_Task directions_
Reproduce every line of the data below word for word, keeping the original order.

_Data supplied_
-=-=-=-=-

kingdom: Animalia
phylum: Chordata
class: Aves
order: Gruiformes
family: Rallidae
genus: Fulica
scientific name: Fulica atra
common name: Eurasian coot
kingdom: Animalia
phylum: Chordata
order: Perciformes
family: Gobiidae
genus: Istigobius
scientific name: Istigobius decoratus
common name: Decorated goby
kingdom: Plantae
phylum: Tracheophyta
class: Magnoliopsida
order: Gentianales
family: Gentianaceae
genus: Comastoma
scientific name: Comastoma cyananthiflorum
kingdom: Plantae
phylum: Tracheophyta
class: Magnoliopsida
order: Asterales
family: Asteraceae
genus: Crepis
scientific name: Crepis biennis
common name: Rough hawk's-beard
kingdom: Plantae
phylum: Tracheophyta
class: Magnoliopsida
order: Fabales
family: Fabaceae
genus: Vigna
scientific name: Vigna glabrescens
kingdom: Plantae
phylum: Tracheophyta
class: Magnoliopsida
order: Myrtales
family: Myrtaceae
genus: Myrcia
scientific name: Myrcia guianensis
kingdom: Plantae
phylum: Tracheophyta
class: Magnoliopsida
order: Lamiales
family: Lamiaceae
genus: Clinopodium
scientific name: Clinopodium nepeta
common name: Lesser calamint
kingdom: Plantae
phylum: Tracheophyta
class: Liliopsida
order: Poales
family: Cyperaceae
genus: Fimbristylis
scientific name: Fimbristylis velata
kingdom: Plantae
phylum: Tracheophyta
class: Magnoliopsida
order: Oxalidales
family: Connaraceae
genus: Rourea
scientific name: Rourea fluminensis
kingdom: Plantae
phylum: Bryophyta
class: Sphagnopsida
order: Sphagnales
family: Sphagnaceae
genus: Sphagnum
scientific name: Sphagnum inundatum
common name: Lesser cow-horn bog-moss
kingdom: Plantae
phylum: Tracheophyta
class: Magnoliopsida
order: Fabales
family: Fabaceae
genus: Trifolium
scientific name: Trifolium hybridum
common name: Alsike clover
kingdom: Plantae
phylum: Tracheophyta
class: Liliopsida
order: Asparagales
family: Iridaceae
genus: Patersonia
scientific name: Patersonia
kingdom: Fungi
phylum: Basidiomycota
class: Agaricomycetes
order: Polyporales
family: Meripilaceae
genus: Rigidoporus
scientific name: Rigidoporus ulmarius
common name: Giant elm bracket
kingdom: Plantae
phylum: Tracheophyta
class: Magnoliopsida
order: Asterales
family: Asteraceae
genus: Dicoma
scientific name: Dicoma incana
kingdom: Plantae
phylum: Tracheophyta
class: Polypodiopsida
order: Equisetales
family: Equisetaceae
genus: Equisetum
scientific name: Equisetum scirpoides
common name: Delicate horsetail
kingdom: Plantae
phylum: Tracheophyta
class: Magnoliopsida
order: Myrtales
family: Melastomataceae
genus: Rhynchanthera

-=-=-=-=-

_Exercise answer_
kingdom: Animalia
phylum: Chordata
class: Aves
order: Gruiformes
family: Rallidae
genus: Fulica
scientific name: Fulica atra
common name: Eurasian coot
kingdom: Animalia
phylum: Chordata
order: Perciformes
family: Gobiidae
genus: Istigobius
scientific name: Istigobius decoratus
common name: Decorated goby
kingdom: Plantae
phylum: Tracheophyta
class: Magnoliopsida
order: Gentianales
family: Gentianaceae
genus: Comastoma
scientific name: Comastoma cyananthiflorum
kingdom: Plantae
phylum: Tracheophyta
class: Magnoliopsida
order: Asterales
family: Asteraceae
genus: Crepis
scientific name: Crepis biennis
common name: Rough hawk's-beard
kingdom: Plantae
phylum: Tracheophyta
class: Magnoliopsida
order: Fabales
family: Fabaceae
genus: Vigna
scientific name: Vigna glabrescens
kingdom: Plantae
phylum: Tracheophyta
class: Magnoliopsida
order: Myrtales
family: Myrtaceae
genus: Myrcia
scientific name: Myrcia guianensis
kingdom: Plantae
phylum: Tracheophyta
class: Magnoliopsida
order: Lamiales
family: Lamiaceae
genus: Clinopodium
scientific name: Clinopodium nepeta
common name: Lesser calamint
kingdom: Plantae
phylum: Tracheophyta
class: Liliopsida
order: Poales
family: Cyperaceae
genus: Fimbristylis
scientific name: Fimbristylis velata
kingdom: Plantae
phylum: Tracheophyta
class: Magnoliopsida
order: Oxalidales
family: Connaraceae
genus: Rourea
scientific name: Rourea fluminensis
kingdom: Plantae
phylum: Bryophyta
class: Sphagnopsida
order: Sphagnales
family: Sphagnaceae
genus: Sphagnum
scientific name: Sphagnum inundatum
common name: Lesser cow-horn bog-moss
kingdom: Plantae
phylum: Tracheophyta
class: Magnoliopsida
order: Fabales
family: Fabaceae
genus: Trifolium
scientific name: Trifolium hybridum
common name: Alsike clover
kingdom: Plantae
phylum: Tracheophyta
class: Liliopsida
order: Asparagales
family: Iridaceae
genus: Patersonia
scientific name: Patersonia
kingdom: Fungi
phylum: Basidiomycota
class: Agaricomycetes
order: Polyporales
family: Meripilaceae
genus: Rigidoporus
scientific name: Rigidoporus ulmarius
common name: Giant elm bracket
kingdom: Plantae
phylum: Tracheophyta
class: Magnoliopsida
order: Asterales
family: Asteraceae
genus: Dicoma
scientific name: Dicoma incana
kingdom: Plantae
phylum: Tracheophyta
class: Polypodiopsida
order: Equisetales
family: Equisetaceae
genus: Equisetum
scientific name: Equisetum scirpoides
common name: Delicate horsetail
kingdom: Plantae
phylum: Tracheophyta
class: Magnoliopsida
order: Myrtales
family: Melastomataceae
genus: Rhynchanthera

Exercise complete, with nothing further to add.